The problem’s not just with salmon, either. The jet-age global economy tempts us with fish from all over the world and therefore with sides to choose in a dizzying array of environmental crises: plummeting fish stocks, vanishing species, nets that kill everything in their path, and longlines that hook turtles and sharks along with the tuna. If fish weren’t so wonderful to eat, we’d probably just throw up our hands and order the free-range steak instead. But seafood is not only delicious and great for our health—when not laced with heavy metals—it’s the one remaining widely consumed wild protein on this planet, the last part of the industrial food supply that involves humans heading out into (or onto, in this case) an expansive wilderness, catching wild animals, and bringing them home to market. If the very notion turns your stomach, fair enough. But dishes like poached Alaskan halibut in beurre blanc and bouillabaisse prickling with crab legs give me a visceral joy, a sense of tactile interpenetration with the natural world. And that means I’m in the same predicament as everyone else: I love eating fish, I love what omega-3s are apparently doing for my health, I love thinking about wild Alaska, but I don’t want to poison myself while mindlessly supporting the ongoing destruction of entire fish populations.

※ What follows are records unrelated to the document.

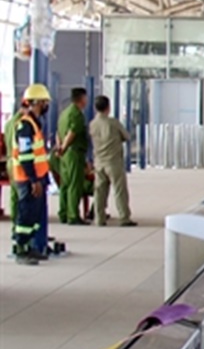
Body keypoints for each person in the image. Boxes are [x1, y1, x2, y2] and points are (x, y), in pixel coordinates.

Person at [11, 84, 53, 265]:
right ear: (35, 103)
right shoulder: (25, 127)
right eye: (44, 102)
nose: (46, 106)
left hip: (37, 178)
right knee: (25, 215)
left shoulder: (34, 124)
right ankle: (21, 249)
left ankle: (29, 248)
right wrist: (34, 180)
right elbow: (25, 156)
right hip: (28, 179)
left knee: (34, 216)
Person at [89, 95, 136, 227]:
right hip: (113, 161)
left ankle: (99, 218)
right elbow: (126, 136)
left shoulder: (92, 124)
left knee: (99, 191)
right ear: (108, 107)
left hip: (99, 162)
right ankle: (124, 217)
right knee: (119, 190)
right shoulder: (113, 123)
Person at [56, 87, 89, 225]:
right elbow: (72, 132)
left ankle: (63, 213)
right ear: (81, 99)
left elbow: (58, 132)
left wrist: (60, 148)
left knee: (65, 184)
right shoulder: (76, 114)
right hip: (73, 152)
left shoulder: (64, 113)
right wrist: (64, 147)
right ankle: (73, 215)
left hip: (63, 154)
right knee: (75, 184)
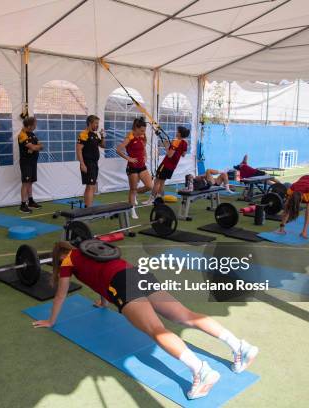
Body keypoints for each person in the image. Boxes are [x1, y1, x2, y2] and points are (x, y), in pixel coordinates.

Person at [33, 242, 259, 400]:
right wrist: (103, 302)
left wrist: (51, 321)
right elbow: (97, 275)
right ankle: (240, 346)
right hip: (135, 273)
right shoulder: (90, 251)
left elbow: (62, 294)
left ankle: (200, 370)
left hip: (120, 283)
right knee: (185, 314)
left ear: (59, 257)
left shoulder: (67, 262)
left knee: (156, 330)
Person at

The only way out, as far as I can tell, is to become an educated consumer in yet another realm of life—to become, in other words, one of those annoying diners who ask the waiter, “Excuse me, but where exactly is the pepper-grilled cod from? It’s not from the Atlantic, is it?” Some of the yeas and nays are easy enough to remember: anything from Alaska, good; farmed salmon, bad. Teeny tiny fish, good (anchovies, sardines, and herring, all low in mercury and full of omega-3s); big predator fish, bad (shark, marlin, swordfish, and tuna, all endangered and full of mercury to boot). But I have pretty limited fact-retention, so beyond that, I rely on a buyer’s guide. (See seafoodwatch.org.) When in doubt, I whip it out, and I feel great about catfish and crawfish, Pacific oysters and Dungeness crab, domestically farmed tilapia and Manila clams, and I remember to steer clear of grouper and snapper, Chilean sea bass (its other aliases include Patagonian toothfish, Antarctic cod, and icefish), orange roughy (sounds like a synthetic fabric), rockfish and tilefish (sound like construction materials), Atlantic cod and halibut (sound like The Perfect Storm).

To make matters even easier, Turtle Island Restoration Network’s gotmercury.org website allows you to calculate the risk of each can of tuna or piece of toro sushi, while ecofish.com lists markets and restaurants that offer its ecopositive seafood as well as recipes from green-minded celebrity chefs. The Seafood Choices Alliance (seafoodchoices.com) lets you search its list of members to find environmentally enlightened seafood markets, caterers, and restaurants throughout the United States, giving the nod to places like Monterey Fish Market in Berkeley, California, and Water Grill in Los Angeles, where the Ecuadorian mahimahi comes with smoked eel pot stickers. New York’s Beppe, in the Flatiron District, serves pan-seared black cod with an agrodolce glaze, and San Francisco’s Hayes Street Grill proudly announces on its website that “Steve Fitz, our sand dab fisherman, is able to fish again as a result of public outcry by restaurants, fish suppliers like Monterey Fish, and ocean environmental groups who have convinced regulators to allow his ecological Scottish seine technique to be exempted from a ban that affects the dab grounds. What a relief!”

Needless to say, the relief is mutual, because the one sure thing is that we should all keep eating seafood. Even if it just means steaming a pot of mussels in white wine and garlic in our own kitchens and dipping a little crusty bread in the broth, there’s simply no better way to be transported to a briny seacoast where the breeze blows clean and the world seems, at least for the duration of a good dinner, a lot less complicated than it really is.